#### [EXERCISE GOAL]
Images aside, return all the entries exactly.
===============
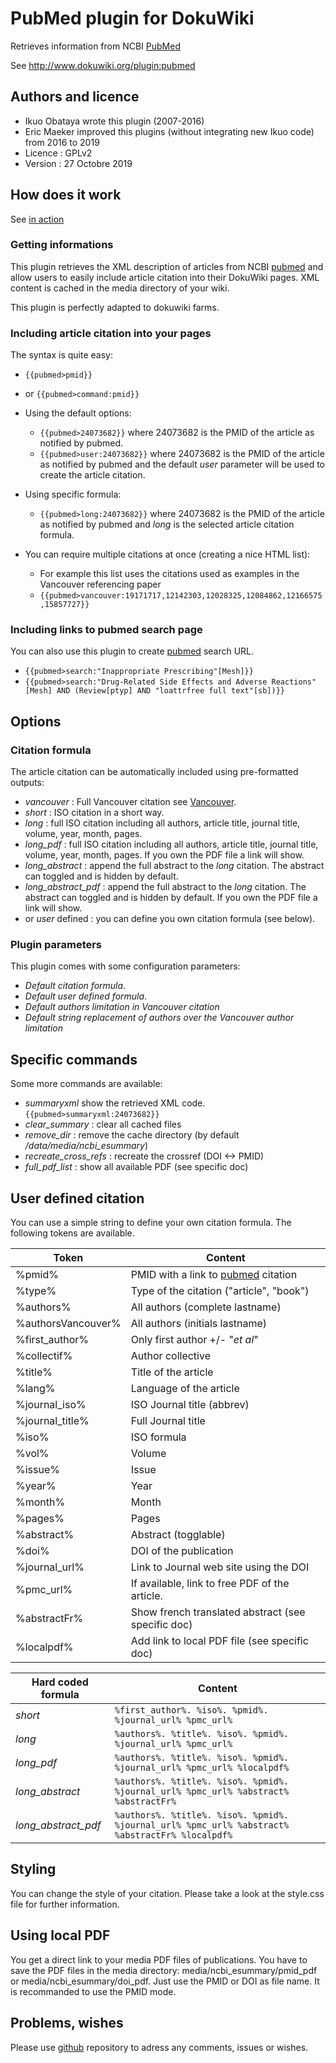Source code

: # PubMed plugin for DokuWiki

Retrieves information from NCBI [PubMed]

See http://www.dokuwiki.org/plugin:pubmed

## Authors and licence

- Ikuo Obataya wrote this plugin (2007-2016)
- Eric Maeker improved this plugins (without integrating new Ikuo code) from 2016 to 2019
- Licence : GPLv2
- Version : 27 Octobre 2019

## How does it work

See [in action]

### Getting informations

This plugin retrieves the XML description of articles from NCBI [pubmed] and allow users to easily include article citation into their DokuWiki pages.
XML content is cached in the media directory of your wiki.

This plugin is perfectly adapted to dokuwiki farms.

### Including article citation into your pages

The syntax is quite easy:
- `{{pubmed>pmid}}`
- or `{{pubmed>command:pmid}}`

- Using the default options:
  - `{{pubmed>24073682}}` where 24073682 is the PMID of the article as notified by pubmed.
  - `{{pubmed>user:24073682}}` where 24073682 is the PMID of the article as notified by pubmed and the default *user* parameter will be used to create the article citation.

- Using specific formula:
  - `{{pubmed>long:24073682}}` where 24073682 is the PMID of the article as notified by pubmed and *long* is the selected article citation formula.

- You can require multiple citations at once (creating a nice HTML list):
  - For example this list uses the citations used as examples in the Vancouver referencing paper
  - `{{pubmed>vancouver:19171717,12142303,12028325,12084862,12166575,15857727}}`


### Including links to pubmed search page

You can also use this plugin to create [pubmed] search URL.
- `{{pubmed>search:"Inappropriate Prescribing"[Mesh]}}`
- `{{pubmed>search:"Drug-Related Side Effects and Adverse Reactions"[Mesh] AND (Review[ptyp] AND "loattrfree full text"[sb])}}`


## Options

### Citation formula

The article citation can be automatically included using pre-formatted outputs:
- *vancouver* : Full Vancouver citation see [Vancouver].
- *short* : ISO citation in a short way.
- *long* : full ISO citation including all authors, article title, journal title, volume, year, month, pages.
- *long_pdf* : full ISO citation including all authors, article title, journal title, volume, year, month, pages. If you own the PDF file a link will show.
- *long_abstract* : append the full abstract to the *long* citation. The abstract can toggled and is hidden by default.
- *long_abstract_pdf* : append the full abstract to the *long* citation. The abstract can toggled and is hidden by default. If you own the PDF file a link will show.
- or *user* defined : you can define you own citation formula (see below).

### Plugin parameters

This plugin comes with some configuration parameters:
- *Default citation formula*.
- *Default user defined formula*.
- *Default authors limitation in Vancouver citation*
- *Default string replacement of authors over the Vancouver author limitation*

## Specific commands

Some more commands are available:
- *summaryxml* show the retrieved XML code.
`{{pubmed>summaryxml:24073682}}`
- *clear_summary* : clear all cached files
- *remove_dir* : remove the cache directory (by default */data/media/ncbi_esummary*)
- *recreate_cross_refs* : recreate the crossref (DOI <-> PMID)
- *full_pdf_list* : show all available PDF (see specific doc)

## User defined citation

You can use a simple string to define your own citation formula. The following tokens are available.

Token    | Content
-------- | ---
%pmid% | PMID with a link to [pubmed] citation
%type% | Type of the citation ("article", "book")
%authors% | All authors (complete lastname)
%authorsVancouver% | All authors (initials lastname)
%first_author% | Only first author +/- "*et al*"
%collectif% | Author collective
%title% | Title of the article
%lang% | Language of the article
%journal_iso% | ISO Journal title (abbrev)
%journal_title% | Full Journal title
%iso% | ISO formula
%vol% | Volume
%issue% | Issue
%year% | Year
%month% | Month
%pages% | Pages
%abstract% | Abstract (togglable)
%doi% | DOI of the publication
%journal_url% | Link to Journal web site using the DOI
%pmc_url% | If available, link to free PDF of the article.
%abstractFr% | Show french translated abstract (see specific doc)
%localpdf% | Add link to local PDF file (see specific doc)

Hard coded formula    |  Content
--------------------- | ----------
*short*               | `%first_author%. %iso%. %pmid%. %journal_url% %pmc_url%`
*long*                | `%authors%. %title%. %iso%. %pmid%. %journal_url% %pmc_url%`
*long_pdf*            | `%authors%. %title%. %iso%. %pmid%. %journal_url% %pmc_url% %localpdf%`
*long_abstract*       | `%authors%. %title%. %iso%. %pmid%. %journal_url% %pmc_url% %abstract% %abstractFr%`
*long_abstract_pdf*   | `%authors%. %title%. %iso%. %pmid%. %journal_url% %pmc_url% %abstract% %abstractFr% %localpdf%`

## Styling

You can change the style of your citation. Please take a look at the style.css file for further information.

## Using local PDF

You get a direct link to your media PDF files of publications. You have to save the PDF files in the media directory: media/ncbi_esummary/pmid_pdf or media/ncbi_esummary/doi_pdf. Just use the PMID or DOI as file name. It is recommanded to use the PMID mode.

## Problems, wishes

Please use [github] repository to adress any comments, issues or wishes.

[pubmed]: https://www.ncbi.nlm.nih.gov/pubmed
[github]: https://github.com/EricMaeker/dokuwiki-plugin-pubmed/tree/dokuwiki-web-site
[in action]: https://www.maeker.fr/eric/wiki/fr:medical:cours:part:iatrogenese:references
[Vancouver]: https://www.nlm.nih.gov/bsd/uniform_requirements.html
===============
#### [RESULT BELOW]
Source code

: # PubMed plugin for DokuWiki

Retrieves information from NCBI [PubMed]

See http://www.dokuwiki.org/plugin:pubmed

## Authors and licence

- Ikuo Obataya wrote this plugin (2007-2016)
- Eric Maeker improved this plugins (without integrating new Ikuo code) from 2016 to 2019
- Licence : GPLv2
- Version : 27 Octobre 2019

## How does it work

See [in action]

### Getting informations

This plugin retrieves the XML description of articles from NCBI [pubmed] and allow users to easily include article citation into their DokuWiki pages.
XML content is cached in the media directory of your wiki.

This plugin is perfectly adapted to dokuwiki farms.

### Including article citation into your pages

The syntax is quite easy:
- `{{pubmed>pmid}}`
- or `{{pubmed>command:pmid}}`

- Using the default options:
  - `{{pubmed>24073682}}` where 24073682 is the PMID of the article as notified by pubmed.
  - `{{pubmed>user:24073682}}` where 24073682 is the PMID of the article as notified by pubmed and the default *user* parameter will be used to create the article citation.

- Using specific formula:
  - `{{pubmed>long:24073682}}` where 24073682 is the PMID of the article as notified by pubmed and *long* is the selected article citation formula.

- You can require multiple citations at once (creating a nice HTML list):
  - For example this list uses the citations used as examples in the Vancouver referencing paper
  - `{{pubmed>vancouver:19171717,12142303,12028325,12084862,12166575,15857727}}`


### Including links to pubmed search page

You can also use this plugin to create [pubmed] search URL.
- `{{pubmed>search:"Inappropriate Prescribing"[Mesh]}}`
- `{{pubmed>search:"Drug-Related Side Effects and Adverse Reactions"[Mesh] AND (Review[ptyp] AND "loattrfree full text"[sb])}}`


## Options

### Citation formula

The article citation can be automatically included using pre-formatted outputs:
- *vancouver* : Full Vancouver citation see [Vancouver].
- *short* : ISO citation in a short way.
- *long* : full ISO citation including all authors, article title, journal title, volume, year, month, pages.
- *long_pdf* : full ISO citation including all authors, article title, journal title, volume, year, month, pages. If you own the PDF file a link will show.
- *long_abstract* : append the full abstract to the *long* citation. The abstract can toggled and is hidden by default.
- *long_abstract_pdf* : append the full abstract to the *long* citation. The abstract can toggled and is hidden by default. If you own the PDF file a link will show.
- or *user* defined : you can define you own citation formula (see below).

### Plugin parameters

This plugin comes with some configuration parameters:
- *Default citation formula*.
- *Default user defined formula*.
- *Default authors limitation in Vancouver citation*
- *Default string replacement of authors over the Vancouver author limitation*

## Specific commands

Some more commands are available:
- *summaryxml* show the retrieved XML code.
`{{pubmed>summaryxml:24073682}}`
- *clear_summary* : clear all cached files
- *remove_dir* : remove the cache directory (by default */data/media/ncbi_esummary*)
- *recreate_cross_refs* : recreate the crossref (DOI <-> PMID)
- *full_pdf_list* : show all available PDF (see specific doc)

## User defined citation

You can use a simple string to define your own citation formula. The following tokens are available.

Token    | Content
-------- | ---
%pmid% | PMID with a link to [pubmed] citation
%type% | Type of the citation ("article", "book")
%authors% | All authors (complete lastname)
%authorsVancouver% | All authors (initials lastname)
%first_author% | Only first author +/- "*et al*"
%collectif% | Author collective
%title% | Title of the article
%lang% | Language of the article
%journal_iso% | ISO Journal title (abbrev)
%journal_title% | Full Journal title
%iso% | ISO formula
%vol% | Volume
%issue% | Issue
%year% | Year
%month% | Month
%pages% | Pages
%abstract% | Abstract (togglable)
%doi% | DOI of the publication
%journal_url% | Link to Journal web site using the DOI
%pmc_url% | If available, link to free PDF of the article.
%abstractFr% | Show french translated abstract (see specific doc)
%localpdf% | Add link to local PDF file (see specific doc)

Hard coded formula    |  Content
--------------------- | ----------
*short*               | `%first_author%. %iso%. %pmid%. %journal_url% %pmc_url%`
*long*                | `%authors%. %title%. %iso%. %pmid%. %journal_url% %pmc_url%`
*long_pdf*            | `%authors%. %title%. %iso%. %pmid%. %journal_url% %pmc_url% %localpdf%`
*long_abstract*       | `%authors%. %title%. %iso%. %pmid%. %journal_url% %pmc_url% %abstract% %abstractFr%`
*long_abstract_pdf*   | `%authors%. %title%. %iso%. %pmid%. %journal_url% %pmc_url% %abstract% %abstractFr% %localpdf%`

## Styling

You can change the style of your citation. Please take a look at the style.css file for further information.

## Using local PDF

You get a direct link to your media PDF files of publications. You have to save the PDF files in the media directory: media/ncbi_esummary/pmid_pdf or media/ncbi_esummary/doi_pdf. Just use the PMID or DOI as file name. It is recommanded to use the PMID mode.

## Problems, wishes

Please use [github] repository to adress any comments, issues or wishes.

[pubmed]: https://www.ncbi.nlm.nih.gov/pubmed
[github]: https://github.com/EricMaeker/dokuwiki-plugin-pubmed/tree/dokuwiki-web-site
[in action]: https://www.maeker.fr/eric/wiki/fr:medical:cours:part:iatrogenese:references
[Vancouver]: https://www.nlm.nih.gov/bsd/uniform_requirements.html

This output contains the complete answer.